Subscribe to DSC Newsletter

There has been a number of interesting articles recently, discussing the skills a data scientist should or might have. The one entitled The 22 Skills of a Data Scientist is a popular one (see 22 skills listed below, or click on the link to read the full article). Earlier this morning, I read another one on LinkedIn: Data Scientist – MUST have skills?. The picture below comes from this LinkedIn article. Some of these articles have been posted on our network, by external bloggers, for instance, skills you need to become a data scientist or Some software and skills that every Data Scientist should know. Popular ones include how to become a data scientist and Are You A Data Scientist ?

Embedded image permalink

I tend to have some level of disagreement with many of these authors. My disagreement can be summarized as follows:

  • Rather than defining data scientists by a bunch of skills that few employees possess (though many analytic executives possess all of them and more), it makes more sense to divide data scientists in multiple categories: data engineers, machine learning experts, modelers, business-oriented data scientists, researchers, domain experts, generalists etc each possessing a separate skillset. Google six categories of data scientists for details.
  • Also, you can train data scientists to have all the required skills. Colleges do a poor job at that, focusing instead on delivering silo-ed, outdated curricula, and being out of touch with the real world. Some modern 6-month training will teach the foundations for self-learners, that's the purpose of our free data science apprenticeship using a project-based approach (real-life projects), though there are other alternatives.
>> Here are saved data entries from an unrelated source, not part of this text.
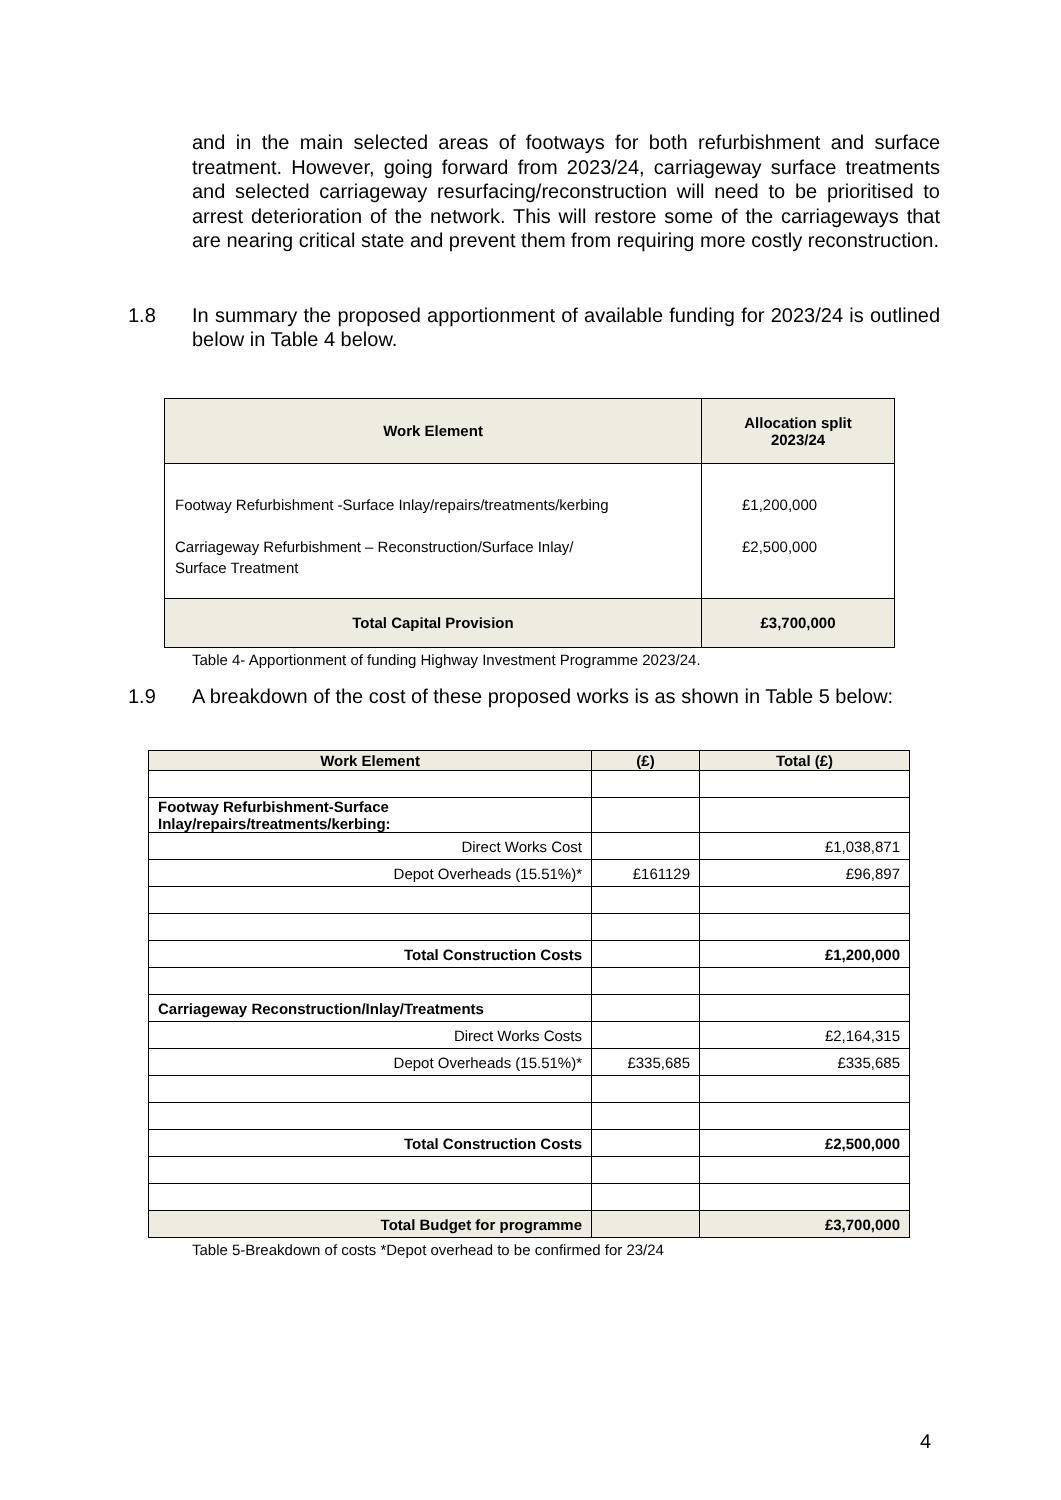and in the main selected areas of footways for both refurbishment and surface treatment. However, going forward from 2023/24, carriageway surface treatments and selected carriageway resurfacing/reconstruction will need to be prioritised to arrest deterioration of the network. This will restore some of the carriageways that are nearing critical state and prevent them from requiring more costly reconstruction.
1.8 In summary the proposed apportionment of available funding for 2023/24 is outlined below in Table 4 below.
| Work Element | Allocation split 2023/24 |
| --- | --- |
| Footway Refurbishment -Surface Inlay/repairs/treatments/kerbing Carriageway Refurbishment – Reconstruction/Surface Inlay/ Surface Treatment | £1,200,000 £2,500,000 |
| Total Capital Provision | £3,700,000 |
Table 4- Apportionment of funding Highway Investment Programme 2023/24.
1.9 A breakdown of the cost of these proposed works is as shown in Table 5 below:
| Work Element | (£) | Total (£) |
| --- | --- | --- |
| Footway Refurbishment-Surface Inlay/repairs/treatments/kerbing: | | |
| Direct Works Cost | | £1,038,871 |
| Depot Overheads (15.51%)* | £161129 | £96,897 |
| Total Construction Costs | | £1,200,000 |
| Carriageway Reconstruction/Inlay/Treatments | | |
| Direct Works Costs | | £2,164,315 |
| Depot Overheads (15.51%)* | £335,685 | £335,685 |
| Total Construction Costs | | £2,500,000 |
| Total Budget for programme | | £3,700,000 |
Table 5-Breakdown of costs *Depot overhead to be confirmed for 23/24
4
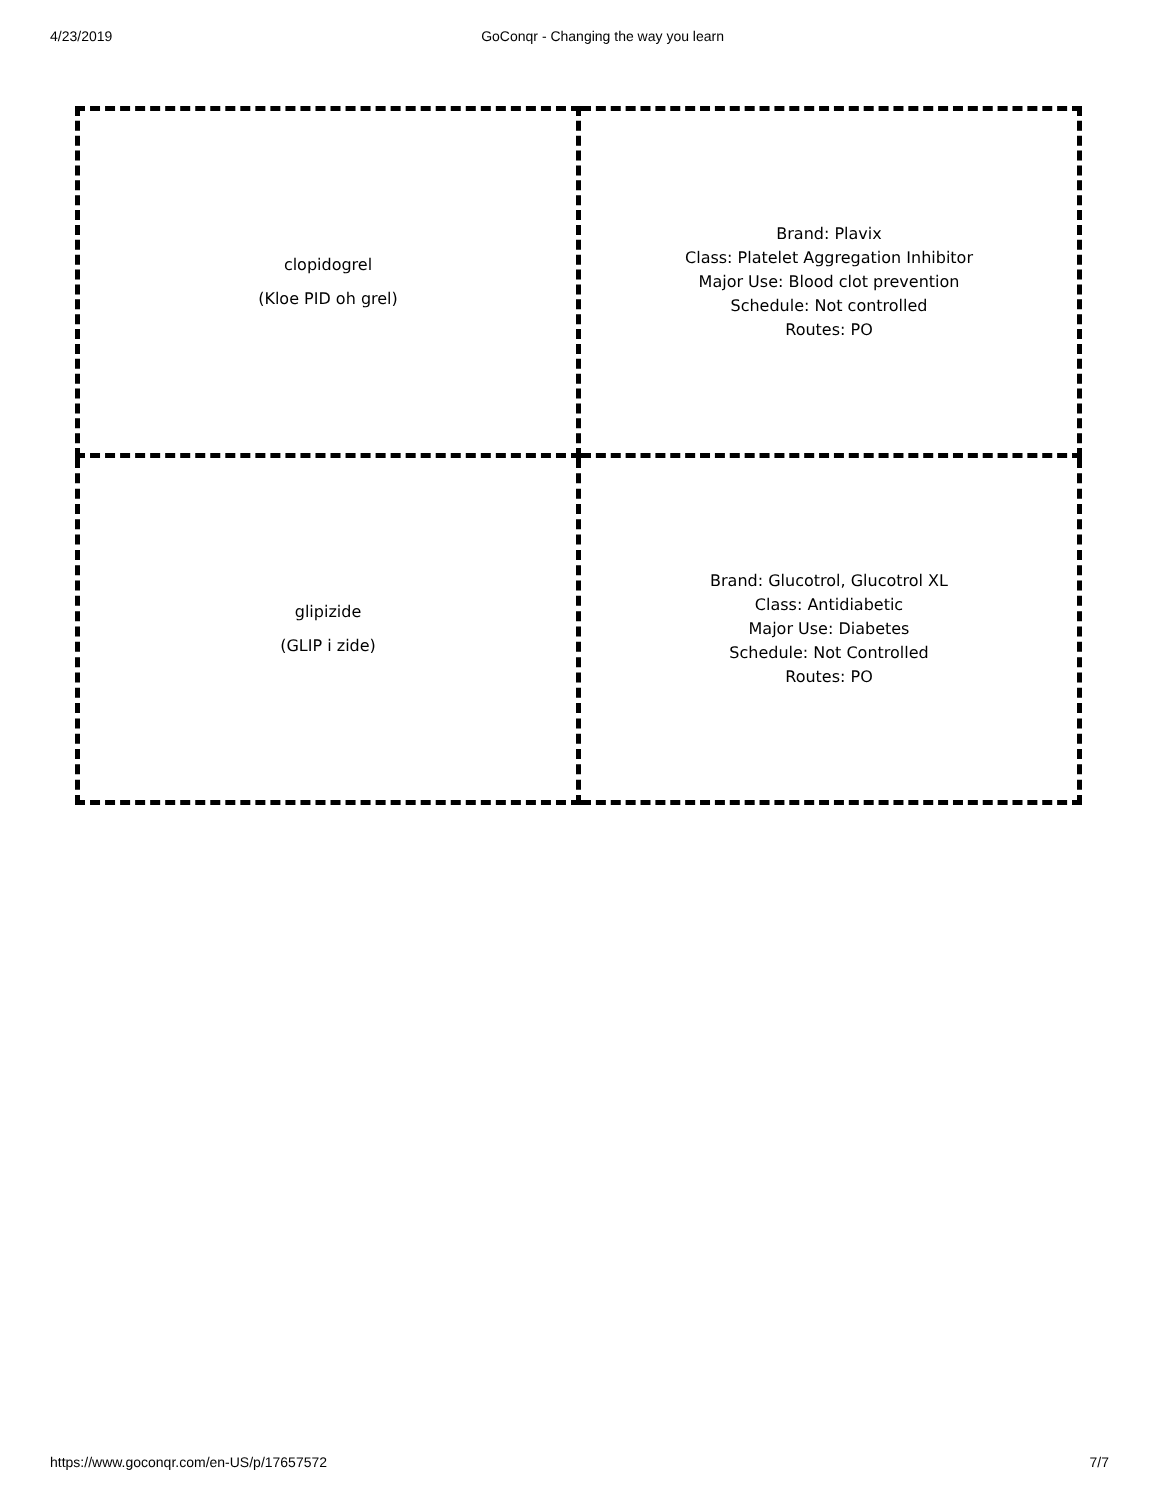4/23/2019 GoConqr - Changing the way you learn
| clopidogrel (Kloe PID oh grel) | Brand: Plavix Class: Platelet Aggregation Inhibitor Major Use: Blood clot prevention Schedule: Not controlled Routes: PO |
| glipizide (GLIP i zide) | Brand: Glucotrol, Glucotrol XL Class: Antidiabetic Major Use: Diabetes Schedule: Not Controlled Routes: PO |
https://www.goconqr.com/en-US/p/17657572 7/7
The 22 skills in question 

Would you add or remove some to this great list created by Matt Reany? First, I'd categorize these skills. Then, I certainly would add business acumen, domain expertise, hacking skills, presentation and listening skills, good judgment, not trusting models, ability to work in a team or with clients, all sorts of databases and file management systems, some data engineering, some data architecture and dashboard design, data detection, real time analytics, data vendor expert (vendor selection, benchmarking), be the metric expert in your company (even decide which metrics to track, how to collect the data). 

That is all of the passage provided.